**ACTIVITY:** Exclude the pictures, then restate every entry below exactly.

**RECORD EXTRACTS:**
"""
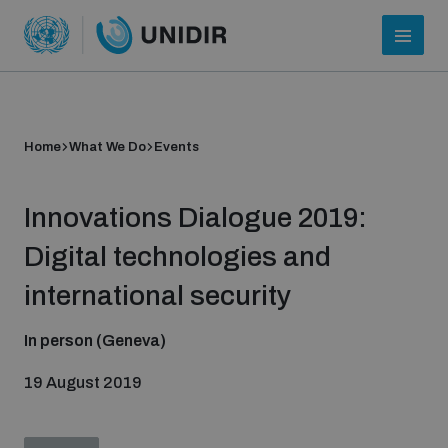
Home
What We Do
Events
Innovations Dialogue 2019:
Digital technologies and
international security
Who we are
In person (Geneva)
19 August 2019
About UNIDIR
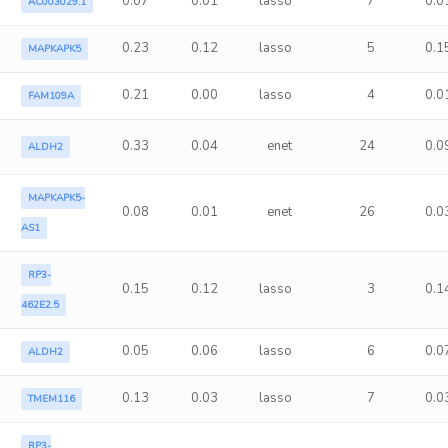
0.07
0.01
lasso
7
0.0
AC003029.1
0.23
0.12
lasso
5
0.1
MAPKAPK5
0.21
0.00
lasso
4
0.0
FAM109A
0.33
0.04
enet
24
0.0
ALDH2
MAPKAPK5-
0.08
0.01
enet
26
0.0
AS1
RP3-
0.15
0.12
lasso
3
0.1
462E2.5
0.05
0.06
lasso
6
0.0
ALDH2
0.13
0.03
lasso
7
0.0
TMEM116
RP3-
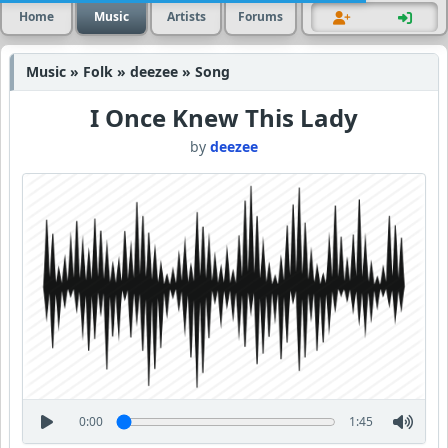
Home
Music
Artists
Forums
Music » Folk » deezee » Song
I Once Knew This Lady
by
deezee
0:00
1:45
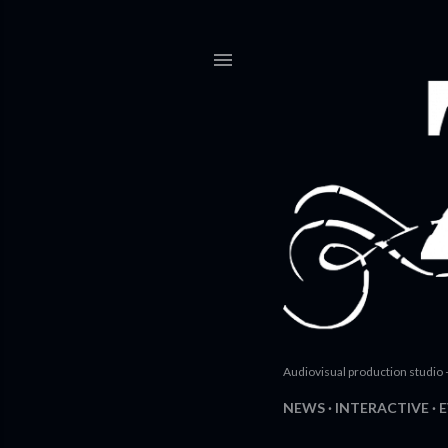
Audiovisual production studio 
NEWS
INTERACTIVE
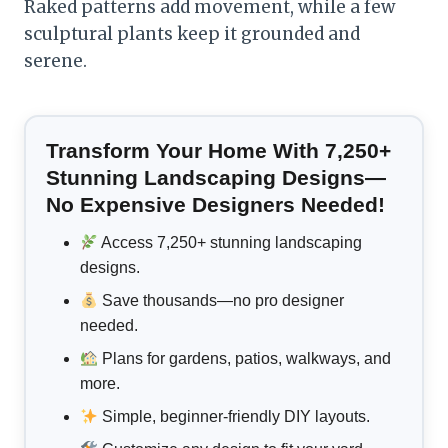
Raked patterns add movement, while a few
sculptural plants keep it grounded and
serene.
Transform Your Home With 7,250+
Stunning Landscaping Designs—
No Expensive Designers Needed!
Access 7,250+ stunning landscaping
designs.
Save thousands—no pro designer
needed.
Plans for gardens, patios, walkways, and
more.
Simple, beginner-friendly DIY layouts.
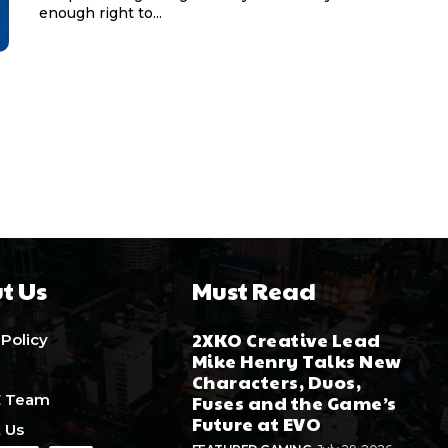
enough right to...
t Us
Must Read
2XKO Creative Lead
 Policy
Mike Henry Talks New
Characters, Duos,
E Team
Fuses and the Game’s
Future at EVO
 Us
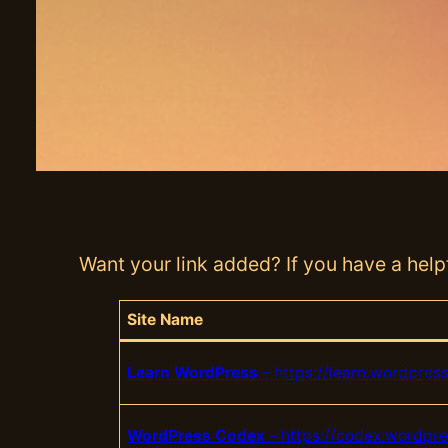
Want your link added? If you have a helpf
Site Name
Learn WordPress
– https://learn.wordpress
WordPress Codex
– https://codex.wordpre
"""
**ANSWER TO THE EXERCISE:**
Home
What We Do
Events
Innovations Dialogue 2019:
Digital technologies and
international security
Who we are
In person (Geneva)
19 August 2019
About UNIDIR
0.07
0.01
lasso
7
0.0
AC003029.1
0.23
0.12
lasso
5
0.1
MAPKAPK5
0.21
0.00
lasso
4
0.0
FAM109A
0.33
0.04
enet
24
0.0
ALDH2
MAPKAPK5-
0.08
0.01
enet
26
0.0
AS1
RP3-
0.15
0.12
lasso
3
0.1
462E2.5
0.05
0.06
lasso
6
0.0
ALDH2
0.13
0.03
lasso
7
0.0
TMEM116
RP3-
Home
Music
Artists
Forums
Music » Folk » deezee » Song
I Once Knew This Lady
by
deezee
0:00
1:45
Audiovisual production studio 
NEWS
INTERACTIVE
Raked patterns add movement, while a few
sculptural plants keep it grounded and
serene.
Transform Your Home With 7,250+
Stunning Landscaping Designs—
No Expensive Designers Needed!
Access 7,250+ stunning landscaping
designs.
Save thousands—no pro designer
needed.
Plans for gardens, patios, walkways, and
more.
Simple, beginner-friendly DIY layouts.
enough right to...
t Us
Must Read
2XKO Creative Lead
 Policy
Mike Henry Talks New
Characters, Duos,
E Team
Fuses and the Game’s
Future at EVO
 Us
Want your link added? If you have a helpf
Site Name
Learn WordPress
– https://learn.wordpress
WordPress Codex
– https://codex.wordpre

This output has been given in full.